Involutions on a finite set

Suppose that R is the (assumed to be finite) set of solutions to a certain problem, and you’re interested in determining the parity of |R|. The following proof strategy works surprisingly often, namely in at least two different scenarios, and leads to very elegant proofs:

  • Embed R in a larger set S equipped with an involution f : S → S, such that R is precisely the set of fixed points of f;
  • Define a second involution g : S → S, such that the set T of fixed points of g is easily seen to have the correct parity (usually by having 0 or 1 elements).

Then we have |R| = |S| = |T| (mod 2).

We’ll discuss two examples of this proof technique.

Example I: Zagier’s one-sentence proof

To prove Fermat’s theorem that every prime of the form 4k + 1 is expressible as the sum of two squares, Zagier famously provided the following ‘one-sentence proof’ discussed here:

Here, g is the complicated piecewise involution defined above, and f is the involution which interchanges the second and third coordinates. The set R is the set of ways to write p = x^2 + 4y^2, and the set U is the singleton set containing the fixed point of the complicated involution g.

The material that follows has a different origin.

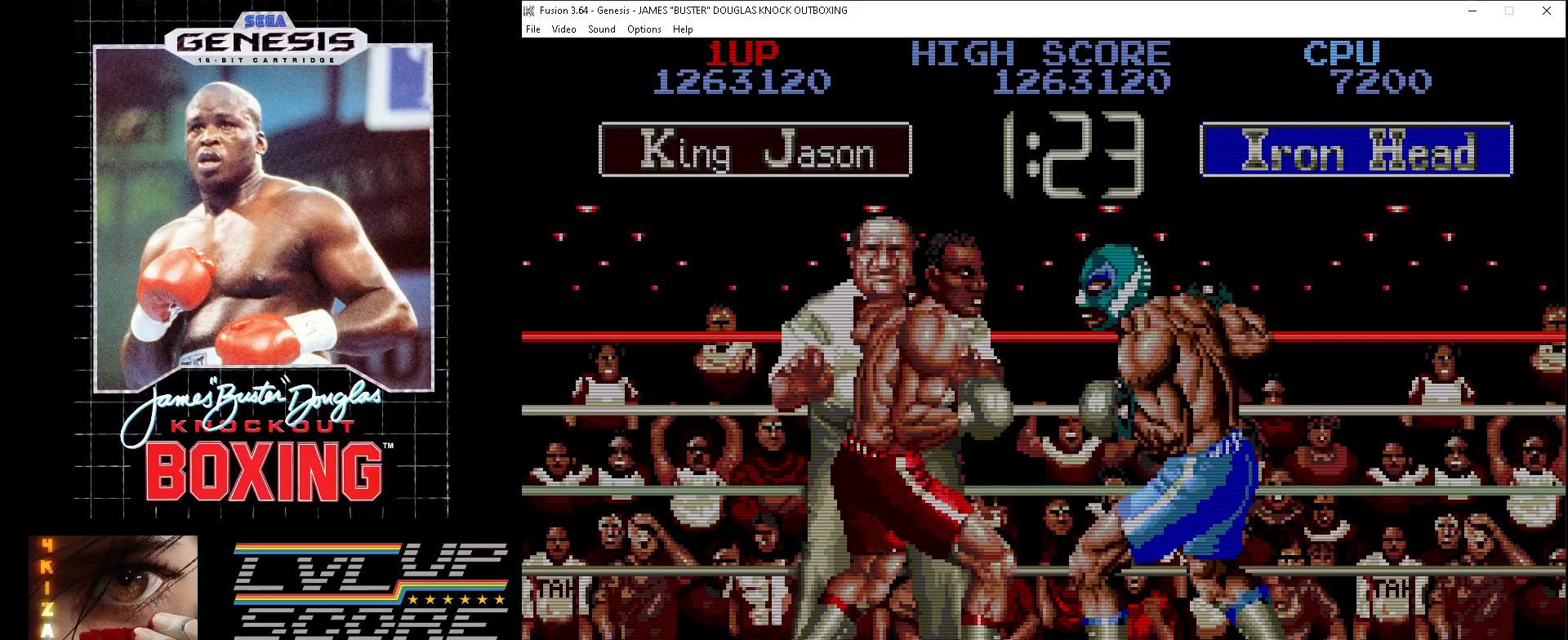
{"buttons": ["DPAD_DOWN", "DPAD_RIGHT"], "events": [[33, "B", "up"], [117, "B", "down"], [217, "B", "up"], [267, "B", "down"], [367, "B", "up"], [450, "B", "down"], [450, "DPAD_UP", "up"], [483, "B", "up"], [500, "DPAD_DOWN", "down"]]}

Observe that this proof is constructive: you can use these involutions f and g to construct a solution to the original problem! Specifically, if you start at the (unique) element of U and alternately apply f and g, the other end of the path is an element of R:

Christian Elsholtz similarly noticed this construction here albeit with the Greek letters α and β to refer to the two involutions.

At first, I though that this was a trick rather than a technique. In the words of Donald Knuth:

A trick is a clever idea that can be used once, while a technique is a mature trick that can be used at least twice.

That was until recently when I saw the following.

Example II: Hamiltonian cycles on cubic graphs

The problem is to show that, given a 3-regular graph G with a distinguished edge x, that there exists an even number of Hamiltonian cycles passing through x. Using this proof approach, we let:

  • S be the set of proper 3-edge-colourings (with colours red, green, and blue) of the graph G such that x is assigned the colour blue;
  • g be the involution that swaps red and green;
  • f be the involution that swaps blue and green on every blue-green component other than the one containing the edge x.

The fixed points of f are those where the green and blue edges form a single (Hamiltonian) cycle. There are no fixed points of g, so U is the empty set. It follows, therefore, that |S| and |R| are also even.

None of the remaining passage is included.